Alert skiers snuff out cabin fire near Rossland

Booty’s Cabin is one of 9 volunteer-built cabins on the Rossland Range

A close call at Booty’s Cabin – likely caused by an unattended burning candle – has Friends of the Rossland Range reminding all users how important it is to follow their etiquette rules.

A Guide to the Use and Care of Rec Site Cabins: Friends of the Rossland Range

Director Rob Richardson contacted the Trail Times on Friday to report on a recent fire inside the volunteer-built cabin that, fortunately, was snuffed out before it could cause too much damage.

Four skiers were heading out on Christmas morning when they noticed flames within the structure, which is located near the Strawberry Pass Summit, 19 kilometres north of Rossland.

Richardson said the skiers saw the main table was ablaze and they acted quickly to extinguish the fire with snow.

The cabin was otherwise undamaged.

He speculated that the source was probably a candle left burning from the day previous, as no vehicles were parked in the lot that morning other than the car the four skiers came in.

“It’s just incredible the number of people who are using the cabins this year,” Richardson said, mentioning upwards of 80 vehicles are in the parking lot some days. “So we want to remind people to use LEDs (head lights and lanterns) and avoid using candles.”

The Rossland Range Recreation Site is a free public use area in the mountains and hills near the Alpine City.
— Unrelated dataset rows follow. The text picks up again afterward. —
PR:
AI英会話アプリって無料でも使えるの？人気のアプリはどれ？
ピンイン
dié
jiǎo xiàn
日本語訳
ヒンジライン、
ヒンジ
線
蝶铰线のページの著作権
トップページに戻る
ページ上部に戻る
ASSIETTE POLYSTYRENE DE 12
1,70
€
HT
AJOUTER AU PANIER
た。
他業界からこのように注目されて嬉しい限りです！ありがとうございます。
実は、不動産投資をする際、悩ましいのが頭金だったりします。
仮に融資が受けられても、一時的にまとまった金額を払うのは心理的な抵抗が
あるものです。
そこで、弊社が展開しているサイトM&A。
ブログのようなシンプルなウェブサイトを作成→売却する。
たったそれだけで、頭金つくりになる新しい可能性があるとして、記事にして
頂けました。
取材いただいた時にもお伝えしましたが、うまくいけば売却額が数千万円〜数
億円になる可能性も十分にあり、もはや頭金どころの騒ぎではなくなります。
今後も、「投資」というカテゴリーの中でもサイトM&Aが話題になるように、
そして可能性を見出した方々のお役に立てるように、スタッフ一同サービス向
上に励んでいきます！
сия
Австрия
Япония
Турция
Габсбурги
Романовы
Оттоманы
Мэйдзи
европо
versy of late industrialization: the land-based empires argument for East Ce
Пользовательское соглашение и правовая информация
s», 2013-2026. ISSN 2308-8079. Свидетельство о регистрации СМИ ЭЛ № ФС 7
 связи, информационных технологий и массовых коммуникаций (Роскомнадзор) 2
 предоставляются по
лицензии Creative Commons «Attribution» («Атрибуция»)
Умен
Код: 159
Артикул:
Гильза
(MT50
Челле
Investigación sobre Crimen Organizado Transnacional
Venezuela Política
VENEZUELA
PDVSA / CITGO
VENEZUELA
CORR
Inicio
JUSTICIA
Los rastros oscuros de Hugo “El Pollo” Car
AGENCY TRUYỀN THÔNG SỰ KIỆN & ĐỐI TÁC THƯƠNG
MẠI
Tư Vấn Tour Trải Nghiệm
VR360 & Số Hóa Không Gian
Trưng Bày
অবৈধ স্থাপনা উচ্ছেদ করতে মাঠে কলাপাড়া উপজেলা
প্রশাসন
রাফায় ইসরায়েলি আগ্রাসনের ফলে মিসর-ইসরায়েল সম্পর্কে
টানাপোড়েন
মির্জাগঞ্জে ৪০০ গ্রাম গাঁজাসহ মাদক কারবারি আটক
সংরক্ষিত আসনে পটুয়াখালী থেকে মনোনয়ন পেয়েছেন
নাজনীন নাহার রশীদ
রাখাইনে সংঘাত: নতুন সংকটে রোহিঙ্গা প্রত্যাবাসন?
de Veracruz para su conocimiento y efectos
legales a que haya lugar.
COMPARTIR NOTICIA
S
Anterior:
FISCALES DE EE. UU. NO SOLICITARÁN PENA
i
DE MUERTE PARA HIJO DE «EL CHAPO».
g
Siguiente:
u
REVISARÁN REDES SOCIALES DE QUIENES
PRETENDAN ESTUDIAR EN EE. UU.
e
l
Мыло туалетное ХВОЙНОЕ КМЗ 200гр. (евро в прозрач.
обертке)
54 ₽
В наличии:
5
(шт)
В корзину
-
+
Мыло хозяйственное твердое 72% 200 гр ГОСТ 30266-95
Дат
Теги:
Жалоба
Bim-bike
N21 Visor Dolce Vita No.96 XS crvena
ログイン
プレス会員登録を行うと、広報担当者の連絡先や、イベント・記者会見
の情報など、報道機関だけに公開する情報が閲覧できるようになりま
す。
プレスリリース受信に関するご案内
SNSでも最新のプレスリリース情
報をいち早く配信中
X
Strawberry Pass Summit and the primary parking area are located north of Rossland on Highway 3, or about 8 kilometres south of the intersection of Highways 3 and 3B.

The area has a network of winter routes and a chain of unique, winter, day-use shelters for all ages and families who would enjoy self-guided snowshoeing, cross-country skiing or backcountry ski touring. In summer, the range is popular for hiking, mountain biking, watching wildlife, walking a dog or riding horseback.